WHAT TO PRODUCE: Retype only the lines running from the beginning of the entries below to the line with "root of tail: (722, 702)", both included. Do not include pictures.
↓
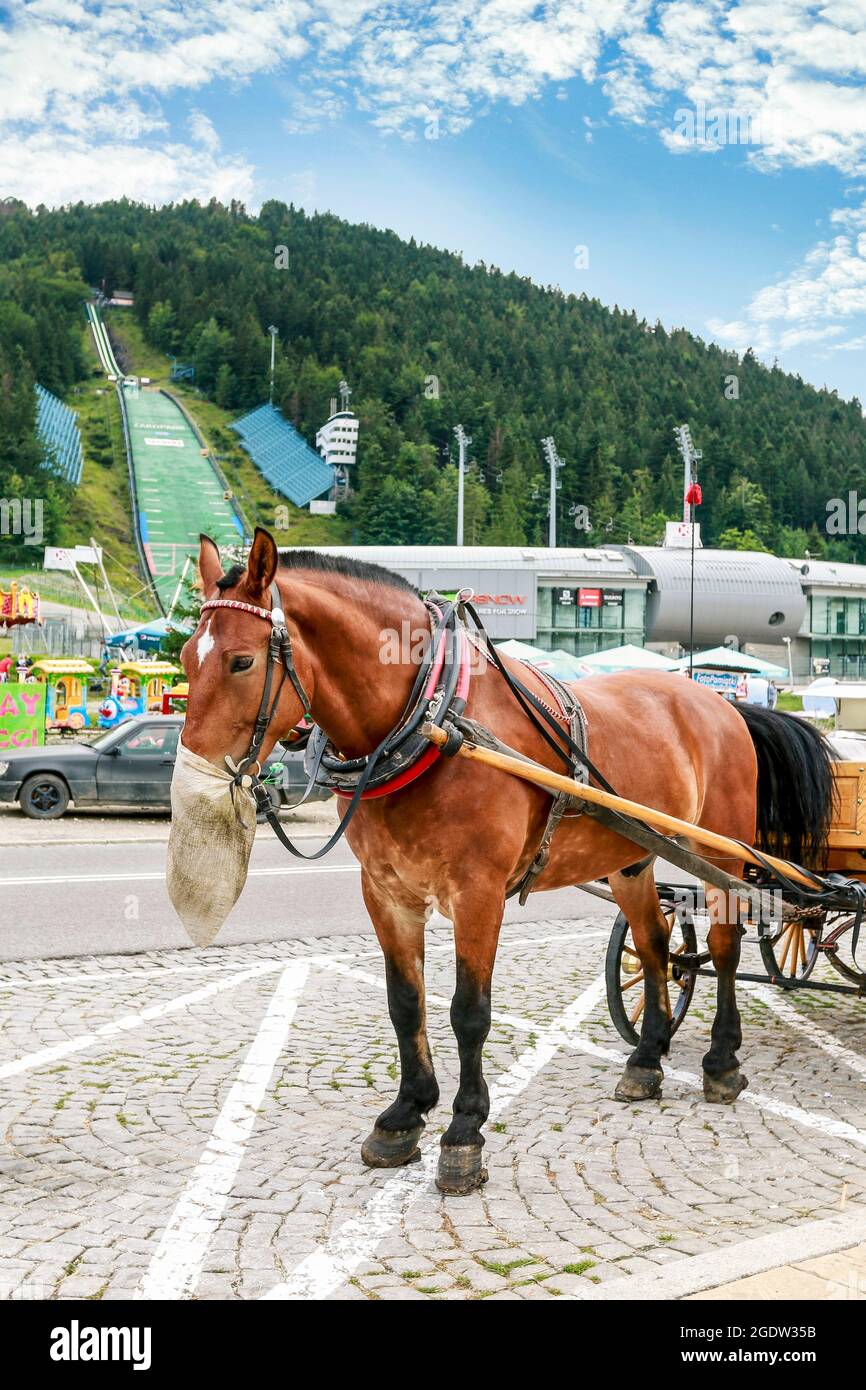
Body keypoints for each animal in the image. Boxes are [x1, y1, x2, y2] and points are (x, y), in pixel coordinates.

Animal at [167, 528, 834, 1195]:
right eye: (186, 660)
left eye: (242, 661)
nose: (194, 782)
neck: (434, 719)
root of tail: (722, 702)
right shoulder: (386, 892)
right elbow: (404, 1001)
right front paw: (404, 1115)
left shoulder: (478, 892)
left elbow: (469, 1012)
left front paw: (464, 1131)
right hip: (633, 857)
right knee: (652, 946)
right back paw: (646, 1062)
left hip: (721, 852)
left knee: (723, 947)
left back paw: (721, 1062)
↑
PROBLEM SOLUTION:
Body keypoints for each animal in the image. Boxes are [x1, y1, x2, y2] and points are (x, y), in pixel coordinates.

Animal at [167, 528, 834, 1195]:
right eye: (186, 660)
left eye: (242, 661)
nose: (194, 782)
neck: (434, 719)
root of tail: (722, 702)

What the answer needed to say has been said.